Philadelphia took a step toward banning plastic bags — and dropped a proposed fee for paper bags
A vote before a Philadelphia City Council committee to ban plastic bags came after the legislation's sponsor opted to compromise and remove a proposed fee for customers who use paper bags. The legislation will now go to the full Council.
Philadelphia City Council took a step toward banning single-use plastic bags Tuesday, as a Council committee voted in favor of a bill that would prohibit retailers from providing them to customers.
The vote came after Councilman Mark Squilla, the bill’s sponsor, opted to compromise and remove a proposed fee for customers who use paper bags. The legislation will now go to the full Council.
Squilla introduced the bill in June to ban all single-use plastic bags and require retailers to charge 15 cents for paper bags. He removed the fee from the bill Tuesday to compromise with Councilwoman Maria Quiñones-Sánchez, who chairs the Licenses and Inspections Committee and criticized the fee as regressive and hurtful to low-income residents.

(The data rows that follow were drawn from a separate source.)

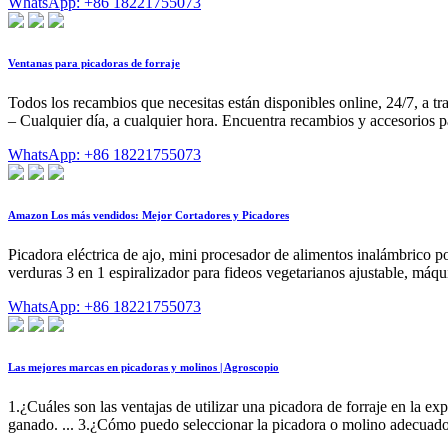
WhatsApp: +86 18221755073
Ventanas para picadoras de forraje
Todos los recambios que necesitas están disponibles online, 24/7, a tr
– Cualquier día, a cualquier hora. Encuentra recambios y accesorios 
WhatsApp: +86 18221755073
Amazon Los más vendidos: Mejor Cortadores y Picadores
Picadora eléctrica de ajo, mini procesador de alimentos inalámbrico por
verduras 3 en 1 espiralizador para fideos vegetarianos ajustable, máqui
WhatsApp: +86 18221755073
Las mejores marcas en picadoras y molinos | Agroscopio
1.¿Cuáles son las ventajas de utilizar una picadora de forraje en la ex
ganado. ... 3.¿Cómo puedo seleccionar la picadora o molino adecuado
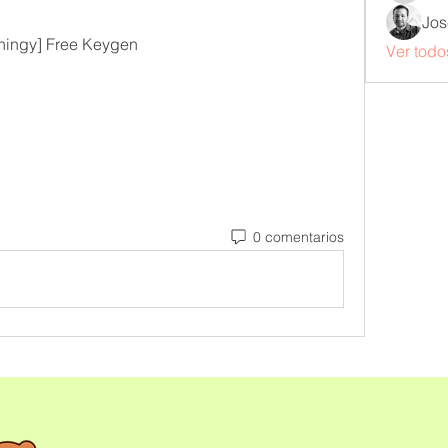
Jos
ingy] Free Keygen
Ver todo
0 comentarios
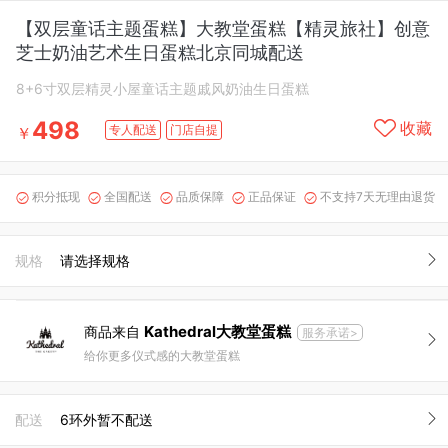
【双层童话主题蛋糕】大教堂蛋糕【精灵旅社】创意
芝士奶油艺术生日蛋糕北京同城配送
8+6寸双层精灵小屋童话主题戚风奶油生日蛋糕
498
收藏
专人配送
门店自提
￥
积分抵现
全国配送
品质保障
正品保证
不支持7天无理由退货





规格
请选择规格
Kathedral大教堂蛋糕
商品来自
服务承诺>
给你更多仪式感的大教堂蛋糕
配送
6环外暂不配送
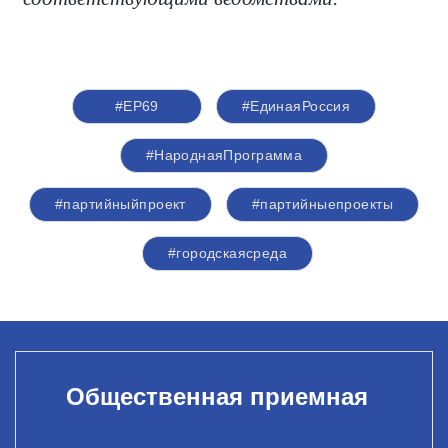
#ЕР69
#ЕдинаяРоссия
#НароднаяПрограмма
#партийныйпроект
#партийныепроекты
#городскаясреда
Общественная приемная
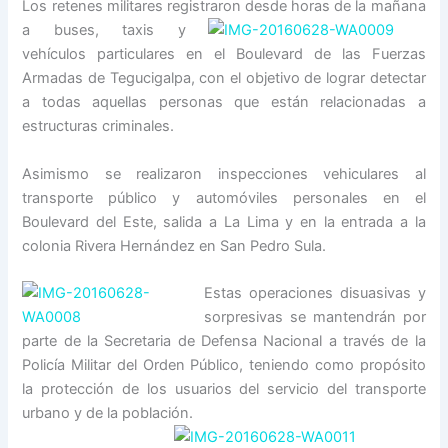
Los retenes militares registraron desde horas de la
mañana
a buses, taxis y
vehículos particulares en el Boulevard de las Fuerzas
Armadas de Tegucigalpa, con el objetivo de lograr detectar
a todas aquellas personas que están relacionadas a
estructuras criminales.
Asimismo se realizaron inspecciones vehiculares al
transporte público y automóviles personales en el
Boulevard del Este, salida a La Lima y en la entrada a la
colonia Rivera Hernández en San Pedro Sula.
Estas operaciones disuasivas y
sorpresivas se mantendrán por
parte de la Secretaria de Defensa Nacional a través de la
Policía Militar del Orden Público, teniendo como propósito
la protección de los usuarios del servicio del transporte
urbano y de la población.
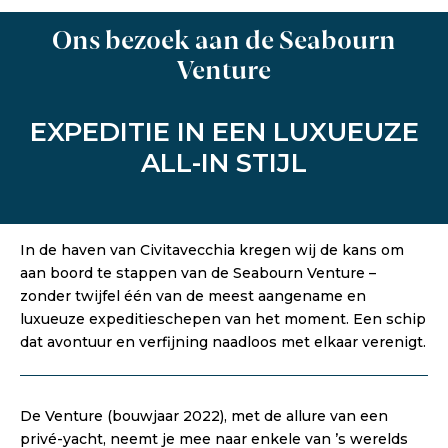
Ons bezoek aan de Seabourn
Venture
EXPEDITIE IN EEN LUXUEUZE
ALL-IN STIJL
In de haven van Civitavecchia kregen wij de kans om
aan boord te stappen van de Seabourn Venture –
zonder twijfel één van de meest aangename en
luxueuze expeditieschepen van het moment. Een schip
dat avontuur en verfijning naadloos met elkaar verenigt.
De Venture (bouwjaar 2022), met de allure van een
privé-yacht, neemt je mee naar enkele van ’s werelds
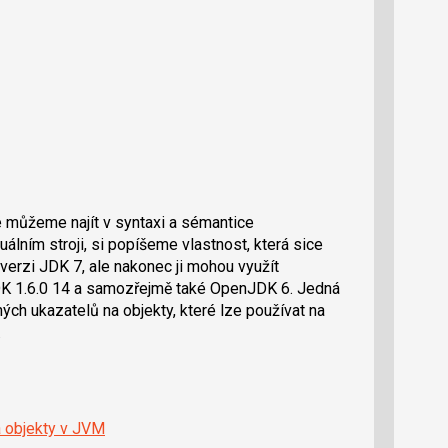
ré můžeme najít v syntaxi a sémantice
uálním stroji, si popíšeme vlastnost, která sice
 verzi JDK 7, ale nakonec ji mohou využít
 JDK 1.6.0 14 a samozřejmě také OpenJDK 6. Jedná
h ukazatelů na objekty, které lze používat na
.
a objekty v JVM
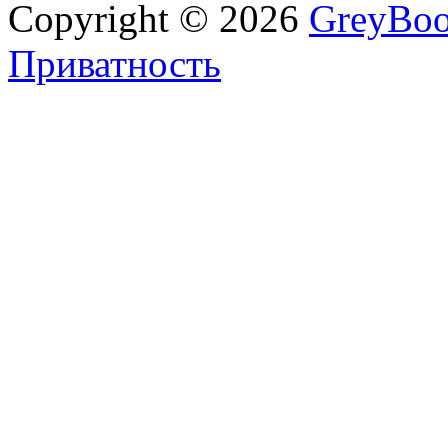
Copyright © 2026
GreyBo
Приватность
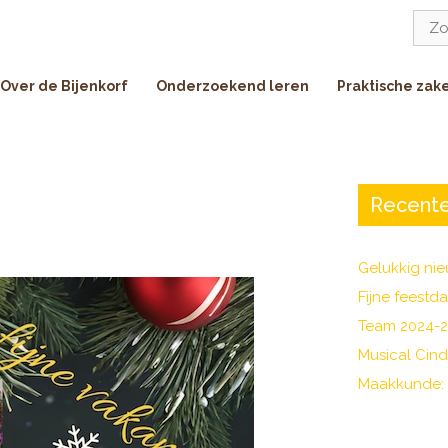
Zoe
naar:
Over de Bijenkorf
Onderzoekend leren
Praktische zak
Recente
Gelukkig nie
Fijne feestd
Team 2024-
Musical Cind
Maakkunde:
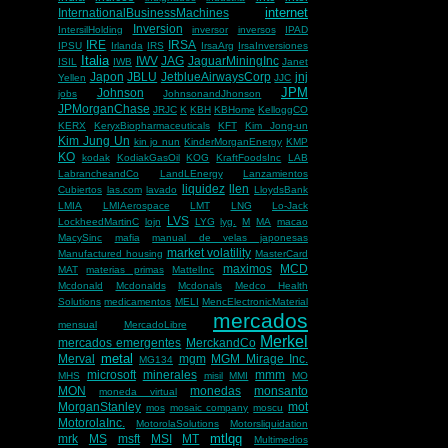
internet
InternationalBusinessMachines
Inversion
IntersilHolding
inversor
inversos
IPAD
IRE
IRSA
IPSU
Irlanda
IRS
IrsaArg
IrsaInversiones
Italia
IWV
JAG
JaguarMiningInc
ISIL
IWB
Janet
Japon
JBLU
JetblueAirwaysCorp
jnj
Yellen
JJC
JPM
Johnson
jobs
JohnsonandJhonson
JPMorganChase
JRJC
K
KBH
KBHome
KelloggCO
KERX
KeryxBiopharmaceuticals
KFT
Kim Jong-un
Kim Jung Un
kin jo nun
KinderMorganEnergy
KMP
KO
kodak
KodiakGasOil
KOG
KraftFoodsInc
LAB
LabrancheandCo
LandLEnergy
Lanzamientos
liquidez
llen
Cubiertos
las.com
lavado
LloydsBank
LMIA
LMIAerospace
LMT
LNG
Lo-Jack
LVS
LockheedMartinC
lojn
LYG
lyg.
M
MA
macao
MacySinc
mafia
manual de velas japonesas
market volatility
Manufactured housing
MasterCard
maximos
MCD
MAT
materias primas
MattelInc
Mcdonald
Mcdonalds
Mcdonals
Medco Health
Solutions
medicamentos
MELI
MencElectronicMaterial
mercados
mensual
MercadoLibre
Merkel
mercados emergentes
MerckandCo
metal
Merval
mgm
MGM Mirage Inc.
MG134
microsoft
minerales
mmm
MHS
misil
MMI
MO
MON
monedas
monsanto
moneda virtual
MorganStanley
mot
mos
mosaic company
moscu
MotorolaInc.
MotorolaSolutions
Motorsliquidation
mtlqq
mrk
MS
msft
MSI
MT
Multimedios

“I’m against any regressive tax and any fee to poor people, particularly in food deserts,” she said.
Squilla and supporters of his bill pointed to other cities’ experiences adding fees to bag bans and seeing a greater impact because the fees encouraged more people to bring their own reusable bags. But he ultimately chose to move forward with only the ban on plastic.
“I think it seems like everybody’s in the same boat of getting rid of the single-use plastics,” Squilla said.
The regulations would apply to retail establishments, including supermarkets, convenience stores, clothing and department stores, dollar stores, restaurants, food trucks, farmers’ markets, and delivery services. The legislation would also ban plastic bags used to hold newspapers and circulars. Another amendment made Tuesday would exempt dry cleaners from the plastic bag ban.
The bill is the fourth attempt at passing legislation in Philadelphia to regulate plastic bag use; previous attempts failed to pass through City Council in 2007, 2009, and 2015.
Mayor Jim Kenney’s administration supports the bill.
“It’s been a long, strange trip to get here,” said Nic Esposito, director of the administration’s zero waste program. “This is something that is going to be an ongoing conversation.”
The bill passed out of committee despite a state law banning the implementation of regulations on plastic bags. The state law blocks municipalities from enacting bag regulations for one year. Squilla amended his bill Tuesday to go into effect on July 2, once the prohibition has lapsed.
Donald Braceland, a member of the West Chester Borough Council, told the Philadelphia Council committee Tuesday that his borough moved forward with the ban despite the state law.
“It’s the right thing to do and I voted yes," Braceland said. “Philadelphia can do it, too.”
The bill’s opponents include the American Forest & Paper Association; a representative for the group spoke out Tuesday against the proposed fee on paper bags. There was no testimony at the hearing from the plastics industry, which has opposed bag bans across the country.
Several Philadelphia residents and environmental advocates testified in favor of the bill. Charito Morales, a neighborhood advocate in North Philadelphia, urged the committee to move forward with the ban to reduce litter.
“We have more plastic bags flying all over my neighborhood than birds," she said.